What to produce ▸ Note each line of the entries that includes "КОВИД". Then copy those lines.

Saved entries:

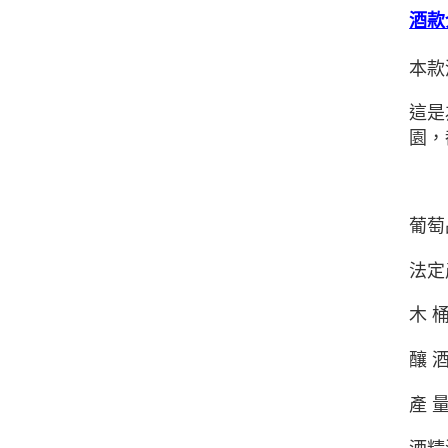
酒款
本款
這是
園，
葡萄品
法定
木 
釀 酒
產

---

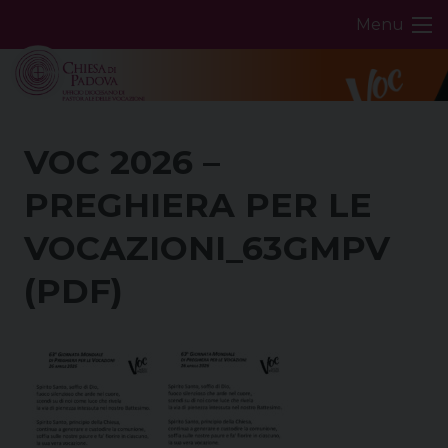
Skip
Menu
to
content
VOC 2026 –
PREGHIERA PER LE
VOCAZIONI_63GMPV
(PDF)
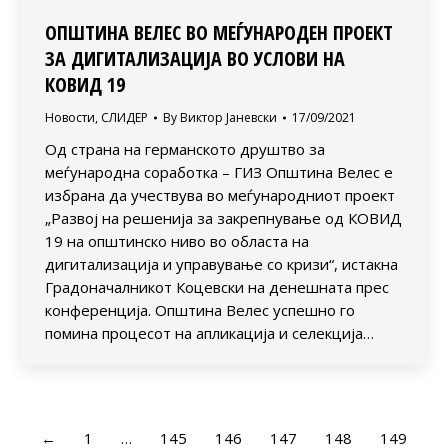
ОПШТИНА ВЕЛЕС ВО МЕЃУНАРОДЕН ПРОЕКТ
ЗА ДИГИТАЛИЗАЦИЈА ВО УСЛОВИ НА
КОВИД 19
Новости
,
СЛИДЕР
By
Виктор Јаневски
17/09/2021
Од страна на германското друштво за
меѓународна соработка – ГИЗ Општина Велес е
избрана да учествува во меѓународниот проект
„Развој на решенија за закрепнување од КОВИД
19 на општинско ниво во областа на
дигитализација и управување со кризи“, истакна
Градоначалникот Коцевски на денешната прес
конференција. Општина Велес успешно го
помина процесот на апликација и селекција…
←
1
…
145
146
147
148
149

Solution to this problem ▸
КОВИД 19
„Развој на решенија за закрепнување од КОВИД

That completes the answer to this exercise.